The German government has absolutely no objection to the military subordination of an oppressed country such as Iraq—this was made clear in Germany’s participation in the recent war against Yugoslavia. Its real concern is the defence of German and European interests in the region in the face of possible unilateral action by America.

Germany and the other countries of the European Union (EU) have extensive trade links with Iraq and hope to expand them after the lifting of international sanctions. Currently, France is Iraq’s biggest trading partner within the EU, with a total trade balance of $1.5 billion. Following France is Italy, with total trade worth $1 billion. Europe accounts for the bulk of investment in the Iraqi oil industry as well, including the French concern TotalFinaElf, the Italian (ENI) and Russia’s (LukOil). With a total trade balance of $4 billion, Russia is Iraq’s biggest trading partner worldwide.

Should Saddam Hussein be overthrown and replaced by a US-imposed regime, then all of these lucrative European trading links could be lost to American firms. Washington would exercise an even tighter stranglehold over the Persian Gulf oil reserves upon which European economies are so dependent. In addition, Berlin and the EU as a whole fear that a war with Iraq would destabilise the entire region, with disastrous political and economic consequences for Europe.

Most European countries, therefore, are trying to dampen the war fever promoted by the Bush administration and are insisting that any war must take place only under the auspices of the United Nations—a move which makes it easier for the European bourgeoisie to take its share of the war booty. In this respect, Berlin can play an important role. In January, Germany gets a seat as a non-permanent member on the Security Council and is due to take over the council’s chairmanship in February.

Under these conditions, Schröder’s efforts to tone down the row with Washington also serve to close European ranks, which threatened to break apart under US pressure. Many commentaries in the German press have accused Schröder of going too far in his criticism of the US, alienating his European partners and thereby making it easier for Bush to isolate Germany and go ahead with his war drive.

The influential Die Zeit newspaper wrote: “The Germans will notice that the Americans are not maintaining their lousy mood merely just because they feel insulted. American interests are simply much easier to enforce after Schröder’s diplomatic idiocies.”

At the same time as Schröder pulls back, French President Jacques Chirac has sharpened his criticisms of the US. At the Asia-Europe Meeting (ASEM) in Copenhagen, Chirac declared his “total resistance” to the US strategy.

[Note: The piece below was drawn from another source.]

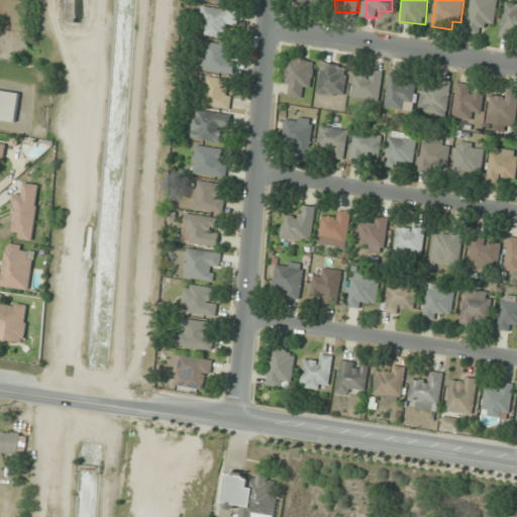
[(484,34),(485,24),(495,25),(498,0),(472,0),(468,32),(484,34)]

Chirac told the assembled heads of 15 European and 10 Asian countries, including China and Japan, that France opposes any unilateral action and warned against the dangers of such a course. Only the UN Security Council, in which France holds a veto, can authorise a war, he insisted. He warned Blair that Britain could find itself standing alone should it undertake further support for the US on this question.

In Europe, the threat of war against Iraq is increasingly seen as an effort by Washington to permanently reinforce its current military and political superiority. Media and political circles have taken careful note of the so-called “Bush doctrine”, which is aimed at ensuring that no other country can match or catch up to the military superiority of America so evident since the collapse of the Soviet Union.

Although the German government’s vocal opposition to a war with Iraq did not last long, the considerable tensions of the past few weeks were not just a temporary result of the election campaign. While no doubt the Social Democrats sought to adapt themselves to mass antiwar sentiments in Germany and throughout Europe, these tensions ultimately reflect the growing rivalry between the great powers in their struggle for economic and political influence. The build-up to an invasion against Iraq is therefore the harbinger of even more catastrophic conflicts for which working people in both Europe and America would be forced to pay the price.